── TASK INPUTS ──

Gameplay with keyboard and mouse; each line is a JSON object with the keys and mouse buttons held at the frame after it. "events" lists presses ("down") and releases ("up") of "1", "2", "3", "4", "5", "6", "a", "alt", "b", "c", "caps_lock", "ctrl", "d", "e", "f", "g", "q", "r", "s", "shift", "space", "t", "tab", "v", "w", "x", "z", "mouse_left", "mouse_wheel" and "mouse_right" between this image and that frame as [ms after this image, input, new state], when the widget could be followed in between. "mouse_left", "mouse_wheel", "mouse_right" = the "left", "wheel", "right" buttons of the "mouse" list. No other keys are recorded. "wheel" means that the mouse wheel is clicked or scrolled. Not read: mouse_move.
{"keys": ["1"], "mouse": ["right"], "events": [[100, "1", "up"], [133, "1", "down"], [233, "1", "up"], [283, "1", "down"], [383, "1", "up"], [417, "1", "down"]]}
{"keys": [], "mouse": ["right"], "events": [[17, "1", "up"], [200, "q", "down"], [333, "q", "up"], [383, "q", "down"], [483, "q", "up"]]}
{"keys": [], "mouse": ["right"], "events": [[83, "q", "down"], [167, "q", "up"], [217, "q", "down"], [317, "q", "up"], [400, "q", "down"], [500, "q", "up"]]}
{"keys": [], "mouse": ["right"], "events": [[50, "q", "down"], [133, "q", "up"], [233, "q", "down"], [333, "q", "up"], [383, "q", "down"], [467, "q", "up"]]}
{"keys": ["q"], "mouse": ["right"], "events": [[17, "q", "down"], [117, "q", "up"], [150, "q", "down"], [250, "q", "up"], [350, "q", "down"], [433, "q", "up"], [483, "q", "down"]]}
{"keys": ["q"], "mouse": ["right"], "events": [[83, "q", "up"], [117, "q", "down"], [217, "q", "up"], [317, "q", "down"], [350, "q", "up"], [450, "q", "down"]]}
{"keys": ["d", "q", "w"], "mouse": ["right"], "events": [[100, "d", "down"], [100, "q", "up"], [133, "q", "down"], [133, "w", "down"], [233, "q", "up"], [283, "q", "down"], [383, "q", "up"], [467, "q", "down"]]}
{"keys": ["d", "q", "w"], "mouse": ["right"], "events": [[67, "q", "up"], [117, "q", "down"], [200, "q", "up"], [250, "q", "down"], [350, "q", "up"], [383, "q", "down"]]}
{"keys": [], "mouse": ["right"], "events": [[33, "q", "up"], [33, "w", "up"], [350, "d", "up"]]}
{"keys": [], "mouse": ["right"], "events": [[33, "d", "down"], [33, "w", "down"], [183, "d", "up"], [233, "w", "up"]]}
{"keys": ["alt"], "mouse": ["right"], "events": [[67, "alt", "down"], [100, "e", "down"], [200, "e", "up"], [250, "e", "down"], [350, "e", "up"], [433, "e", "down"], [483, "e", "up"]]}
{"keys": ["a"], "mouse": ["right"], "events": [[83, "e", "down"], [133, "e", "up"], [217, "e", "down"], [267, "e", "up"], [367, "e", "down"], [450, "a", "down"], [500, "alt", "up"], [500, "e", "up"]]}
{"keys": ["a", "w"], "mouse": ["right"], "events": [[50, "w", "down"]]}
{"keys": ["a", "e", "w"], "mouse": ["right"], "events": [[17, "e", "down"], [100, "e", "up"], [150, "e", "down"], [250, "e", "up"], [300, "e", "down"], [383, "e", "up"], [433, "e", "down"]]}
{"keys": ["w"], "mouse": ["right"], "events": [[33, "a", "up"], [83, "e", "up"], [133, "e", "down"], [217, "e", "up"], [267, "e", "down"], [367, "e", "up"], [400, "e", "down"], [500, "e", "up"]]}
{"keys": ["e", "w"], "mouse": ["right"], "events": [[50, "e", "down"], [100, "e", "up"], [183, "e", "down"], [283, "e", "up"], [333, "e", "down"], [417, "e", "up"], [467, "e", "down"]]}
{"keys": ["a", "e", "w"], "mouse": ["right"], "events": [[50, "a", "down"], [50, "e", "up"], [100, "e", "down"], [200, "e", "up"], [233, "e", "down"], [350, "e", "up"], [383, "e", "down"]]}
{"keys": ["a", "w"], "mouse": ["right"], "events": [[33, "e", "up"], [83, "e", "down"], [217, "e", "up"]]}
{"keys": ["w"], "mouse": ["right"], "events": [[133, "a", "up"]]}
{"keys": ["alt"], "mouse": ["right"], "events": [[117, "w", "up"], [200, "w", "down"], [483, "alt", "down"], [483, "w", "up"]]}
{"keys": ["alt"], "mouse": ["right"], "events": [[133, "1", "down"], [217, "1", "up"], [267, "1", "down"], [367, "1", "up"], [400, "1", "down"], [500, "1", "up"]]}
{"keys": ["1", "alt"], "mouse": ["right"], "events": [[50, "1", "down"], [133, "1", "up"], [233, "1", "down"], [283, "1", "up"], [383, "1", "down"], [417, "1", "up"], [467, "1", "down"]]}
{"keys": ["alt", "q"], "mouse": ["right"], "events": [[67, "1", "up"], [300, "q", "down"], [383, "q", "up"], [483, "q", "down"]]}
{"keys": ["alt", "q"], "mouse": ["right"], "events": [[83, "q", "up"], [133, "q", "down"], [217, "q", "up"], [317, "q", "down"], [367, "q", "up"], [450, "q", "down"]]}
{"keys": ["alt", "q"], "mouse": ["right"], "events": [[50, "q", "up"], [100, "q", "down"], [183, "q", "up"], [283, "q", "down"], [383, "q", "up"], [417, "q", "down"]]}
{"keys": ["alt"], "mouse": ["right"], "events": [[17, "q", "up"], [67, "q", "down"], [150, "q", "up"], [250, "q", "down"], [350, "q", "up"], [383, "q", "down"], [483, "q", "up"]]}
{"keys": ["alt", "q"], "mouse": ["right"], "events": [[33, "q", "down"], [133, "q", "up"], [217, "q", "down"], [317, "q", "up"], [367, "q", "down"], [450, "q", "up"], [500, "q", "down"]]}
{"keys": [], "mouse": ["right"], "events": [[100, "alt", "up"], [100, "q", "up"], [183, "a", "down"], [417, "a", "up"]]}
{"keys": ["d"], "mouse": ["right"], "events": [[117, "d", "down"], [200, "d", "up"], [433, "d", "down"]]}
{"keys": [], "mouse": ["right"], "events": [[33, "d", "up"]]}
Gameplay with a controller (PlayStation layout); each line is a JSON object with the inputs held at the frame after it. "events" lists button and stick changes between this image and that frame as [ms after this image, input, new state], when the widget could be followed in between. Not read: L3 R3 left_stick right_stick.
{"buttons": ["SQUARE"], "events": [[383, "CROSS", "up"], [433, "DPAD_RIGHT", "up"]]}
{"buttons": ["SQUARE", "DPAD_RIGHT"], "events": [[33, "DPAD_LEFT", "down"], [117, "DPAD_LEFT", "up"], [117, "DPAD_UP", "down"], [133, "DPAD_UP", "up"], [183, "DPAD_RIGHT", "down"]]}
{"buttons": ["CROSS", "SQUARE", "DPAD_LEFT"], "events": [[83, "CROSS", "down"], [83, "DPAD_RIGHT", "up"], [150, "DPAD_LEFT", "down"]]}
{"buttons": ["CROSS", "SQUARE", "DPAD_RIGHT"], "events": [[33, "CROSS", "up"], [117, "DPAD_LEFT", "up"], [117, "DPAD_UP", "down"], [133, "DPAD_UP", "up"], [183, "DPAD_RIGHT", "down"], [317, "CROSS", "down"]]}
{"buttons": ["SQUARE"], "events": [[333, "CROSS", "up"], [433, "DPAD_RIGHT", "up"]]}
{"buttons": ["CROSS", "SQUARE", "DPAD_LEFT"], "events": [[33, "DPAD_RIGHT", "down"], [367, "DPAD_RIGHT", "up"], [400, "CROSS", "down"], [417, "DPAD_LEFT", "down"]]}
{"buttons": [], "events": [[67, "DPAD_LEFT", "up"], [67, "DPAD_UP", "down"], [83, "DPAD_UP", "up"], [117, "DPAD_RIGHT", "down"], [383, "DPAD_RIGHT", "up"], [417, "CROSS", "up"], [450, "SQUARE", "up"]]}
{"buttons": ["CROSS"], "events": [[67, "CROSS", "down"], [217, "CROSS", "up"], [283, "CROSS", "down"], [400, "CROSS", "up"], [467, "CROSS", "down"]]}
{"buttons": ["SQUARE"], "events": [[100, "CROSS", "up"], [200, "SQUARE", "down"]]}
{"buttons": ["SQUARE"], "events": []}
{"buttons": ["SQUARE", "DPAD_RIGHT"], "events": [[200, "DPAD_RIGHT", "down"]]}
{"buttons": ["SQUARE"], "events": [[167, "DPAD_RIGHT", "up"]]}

───

EXERCISE INSTRUCTIONS
In the records above, find each line holding "read" and copy it.

EXPECTED OUTPUT
Gameplay with keyboard and mouse; each line is a JSON object with the keys and mouse buttons held at the frame after it. "events" lists presses ("down") and releases ("up") of "1", "2", "3", "4", "5", "6", "a", "alt", "b", "c", "caps_lock", "ctrl", "d", "e", "f", "g", "q", "r", "s", "shift", "space", "t", "tab", "v", "w", "x", "z", "mouse_left", "mouse_wheel" and "mouse_right" between this image and that frame as [ms after this image, input, new state], when the widget could be followed in between. "mouse_left", "mouse_wheel", "mouse_right" = the "left", "wheel", "right" buttons of the "mouse" list. No other keys are recorded. "wheel" means that the mouse wheel is clicked or scrolled. Not read: mouse_move.
Gameplay with a controller (PlayStation layout); each line is a JSON object with the inputs held at the frame after it. "events" lists button and stick changes between this image and that frame as [ms after this image, input, new state], when the widget could be followed in between. Not read: L3 R3 left_stick right_stick.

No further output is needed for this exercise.